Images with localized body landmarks
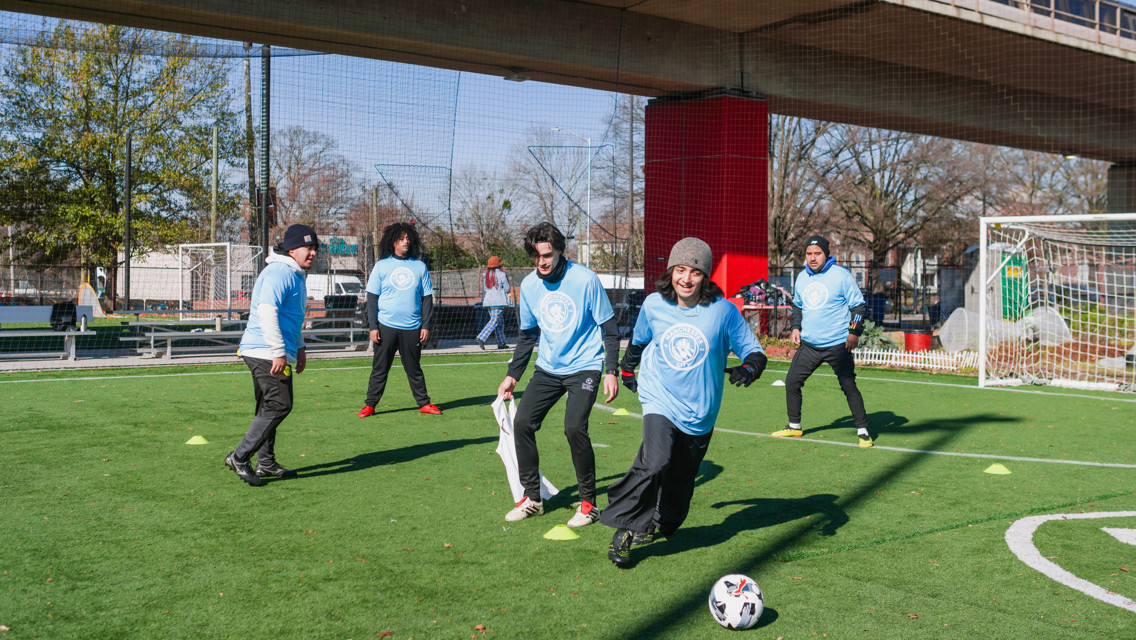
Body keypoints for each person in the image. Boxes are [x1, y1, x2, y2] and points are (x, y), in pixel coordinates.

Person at [602, 237, 767, 566]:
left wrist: (750, 368)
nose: (686, 278)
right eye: (680, 270)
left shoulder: (721, 311)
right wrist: (628, 371)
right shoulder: (654, 305)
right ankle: (625, 527)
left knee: (679, 482)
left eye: (694, 271)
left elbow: (753, 349)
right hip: (659, 394)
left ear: (705, 276)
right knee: (655, 460)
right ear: (670, 272)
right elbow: (639, 339)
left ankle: (664, 518)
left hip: (700, 410)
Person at [496, 222, 620, 528]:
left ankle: (588, 503)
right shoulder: (529, 286)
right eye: (536, 256)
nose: (542, 262)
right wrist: (513, 375)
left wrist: (611, 370)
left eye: (547, 254)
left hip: (585, 367)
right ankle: (532, 499)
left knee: (574, 427)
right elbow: (527, 336)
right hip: (548, 369)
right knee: (522, 422)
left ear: (560, 250)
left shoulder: (585, 280)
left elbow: (610, 328)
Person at [225, 224, 318, 487]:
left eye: (314, 248)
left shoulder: (295, 274)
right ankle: (240, 457)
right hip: (265, 351)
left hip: (270, 350)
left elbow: (293, 317)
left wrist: (299, 348)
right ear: (291, 250)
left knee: (268, 406)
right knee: (279, 405)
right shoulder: (279, 272)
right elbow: (267, 312)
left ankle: (265, 463)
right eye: (307, 248)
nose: (312, 253)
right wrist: (278, 352)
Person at [771, 235, 872, 447]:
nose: (813, 258)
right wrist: (795, 327)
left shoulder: (841, 276)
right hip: (810, 346)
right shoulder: (801, 278)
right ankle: (794, 427)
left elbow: (858, 307)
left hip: (837, 345)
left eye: (817, 254)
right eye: (809, 254)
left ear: (826, 254)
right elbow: (797, 306)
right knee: (792, 382)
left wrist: (853, 332)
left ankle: (863, 431)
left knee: (848, 386)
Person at [357, 222, 442, 417]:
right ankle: (370, 404)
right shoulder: (382, 266)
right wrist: (373, 326)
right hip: (386, 326)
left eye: (408, 238)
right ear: (393, 241)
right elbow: (372, 298)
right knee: (380, 368)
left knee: (414, 368)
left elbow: (427, 298)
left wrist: (426, 325)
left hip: (412, 327)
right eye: (402, 238)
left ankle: (424, 403)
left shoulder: (419, 267)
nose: (406, 242)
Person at [476, 255, 512, 350]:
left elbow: (485, 290)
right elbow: (507, 289)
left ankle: (501, 343)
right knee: (494, 321)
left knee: (499, 322)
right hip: (498, 301)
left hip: (488, 301)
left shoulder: (486, 275)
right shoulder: (502, 274)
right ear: (498, 265)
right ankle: (481, 337)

TASK ▸
Exclude every picture, then reproduce the remaining data character for character.

THE COMPLETED TASK ▸
Body keypoints for each person in the image. Boxes are [x1, y1, x2, y2] and points are (x, y), in pixel coordinates.

Person at [602, 237, 767, 566]:
left wrist: (750, 368)
nose: (686, 278)
right eye: (680, 270)
left shoulder: (721, 311)
right wrist: (628, 371)
right shoulder: (654, 305)
right ankle: (625, 527)
left knee: (679, 482)
left eye: (694, 271)
left elbow: (753, 349)
right hip: (659, 394)
left ear: (705, 276)
right knee: (655, 460)
right ear: (670, 272)
right elbow: (639, 339)
left ankle: (664, 518)
left hip: (700, 410)
Person at [496, 222, 620, 528]:
left ankle: (588, 503)
right shoulder: (529, 286)
right eye: (536, 256)
nose: (542, 262)
right wrist: (513, 375)
left wrist: (611, 370)
left eye: (547, 254)
left hip: (585, 367)
right ankle: (532, 499)
left knee: (574, 427)
right elbow: (527, 336)
right hip: (548, 369)
right knee: (522, 422)
left ear: (560, 250)
left shoulder: (585, 280)
left elbow: (610, 328)
Person at [225, 224, 318, 487]:
left eye: (314, 248)
left shoulder: (295, 274)
right ankle: (240, 457)
right hip: (265, 351)
left hip: (270, 350)
left elbow: (293, 317)
left wrist: (299, 348)
right ear: (291, 250)
left knee: (268, 406)
right knee: (279, 405)
right shoulder: (279, 272)
right elbow: (267, 312)
left ankle: (265, 463)
right eye: (307, 248)
nose: (312, 253)
right wrist: (278, 352)
Person at [771, 235, 872, 447]:
nose: (813, 258)
right wrist: (795, 327)
left shoulder: (841, 276)
right hip: (810, 346)
right shoulder: (801, 278)
right ankle: (794, 427)
left elbow: (858, 307)
left hip: (837, 345)
left eye: (817, 254)
right eye: (809, 254)
left ear: (826, 254)
right elbow: (797, 306)
right knee: (792, 382)
left wrist: (853, 332)
left ankle: (863, 431)
left knee: (848, 386)
Person at [357, 222, 442, 417]:
right ankle: (370, 404)
right shoulder: (382, 266)
right wrist: (373, 326)
right hip: (386, 326)
left eye: (408, 238)
right ear: (393, 241)
right elbow: (372, 298)
right knee: (380, 368)
left knee: (414, 368)
left elbow: (427, 298)
left wrist: (426, 325)
left hip: (412, 327)
right eye: (402, 238)
left ankle: (424, 403)
left shoulder: (419, 267)
nose: (406, 242)
Person at [476, 255, 512, 350]:
left elbow: (485, 290)
right elbow: (507, 289)
left ankle: (501, 343)
right knee: (494, 321)
left knee: (499, 322)
right hip: (498, 301)
left hip: (488, 301)
left shoulder: (486, 275)
right shoulder: (502, 274)
right ear: (498, 265)
right ankle: (481, 337)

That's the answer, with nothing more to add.